Provides an implementation of today's most used tokenizers, with a focus on performance and versatility.

Bindings over the Rust implementation. If you are interested in the High-level design, you can go check it there.

Otherwise, let's dive in!

Main features:

  • Train new vocabularies and tokenize using 4 pre-made tokenizers (Bert WordPiece and the 3 most common BPE versions).
  • Extremely fast (both training and tokenization), thanks to the Rust implementation. Takes less than 20 seconds to tokenize a GB of text on a server's CPU.
  • Easy to use, but also extremely versatile.
  • Designed for research and production.
  • Normalization comes with alignments tracking. It's always possible to get the part of the original sentence that corresponds to a given token.
  • Does all the pre-processing: Truncate, Pad, add the special tokens your model needs.

Installation

With pip:

pip install tokenizers

From sources:

To use this method, you need to have the Rust installed:

# Install with:
curl https://sh.rustup.rs -sSf | sh -s -- -y
export PATH="$HOME/.cargo/bin:$PATH"

Once Rust is installed, you can compile doing the following

git clone https://github.com/huggingface/tokenizers
cd tokenizers/bindings/python

# Create a virtual env (you can use yours as well)
python -m venv .env
source .env/bin/activate

# Install `tokenizers` in the current virtual env
pip install -e .

Load a pretrained tokenizer from the Hub

from tokenizers import Tokenizer

tokenizer = Tokenizer.from_pretrained("bert-base-cased")

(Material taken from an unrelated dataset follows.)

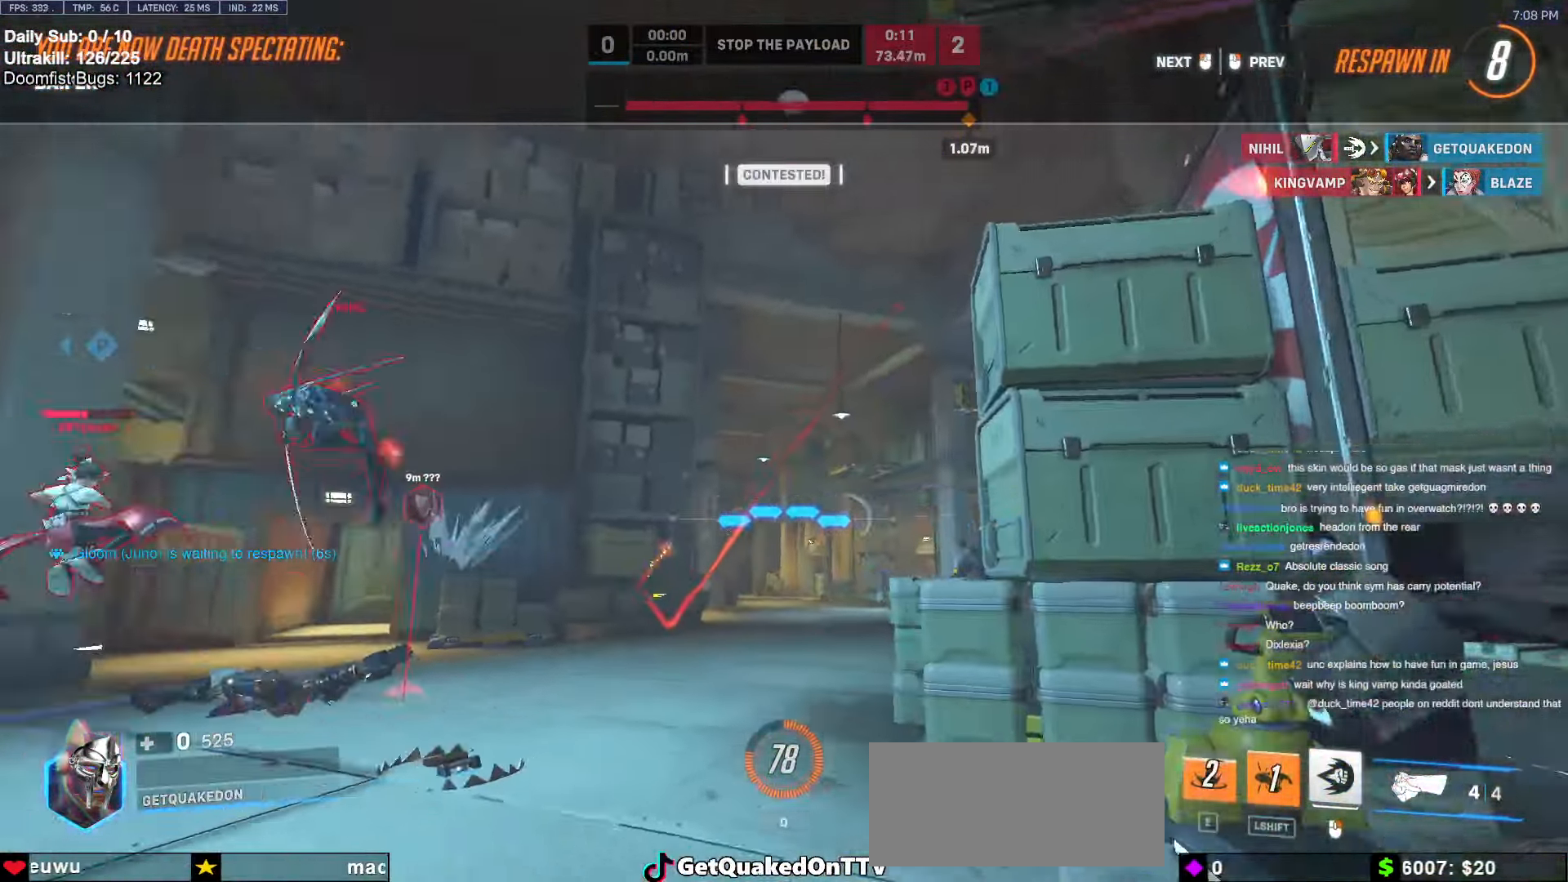
{"keys": [], "mouse": [], "events": []}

Using the provided Tokenizers

We provide some pre-build tokenizers to cover the most common cases. You can easily load one of these using some vocab.json and merges.txt files:

from tokenizers import CharBPETokenizer

# Initialize a tokenizer
vocab = "./path/to/vocab.json"
merges = "./path/to/merges.txt"
tokenizer = CharBPETokenizer(vocab, merges)

# And then encode:
encoded = tokenizer.encode("I can feel the magic, can you?")
print(encoded.ids)
print(encoded.tokens)

And you can train them just as simply:

from tokenizers import CharBPETokenizer

# Initialize a tokenizer
tokenizer = CharBPETokenizer()

# Then train it!
tokenizer.train([ "./path/to/files/1.txt", "./path/to/files/2.txt" ])

# Now, let's use it:
encoded = tokenizer.encode("I can feel the magic, can you?")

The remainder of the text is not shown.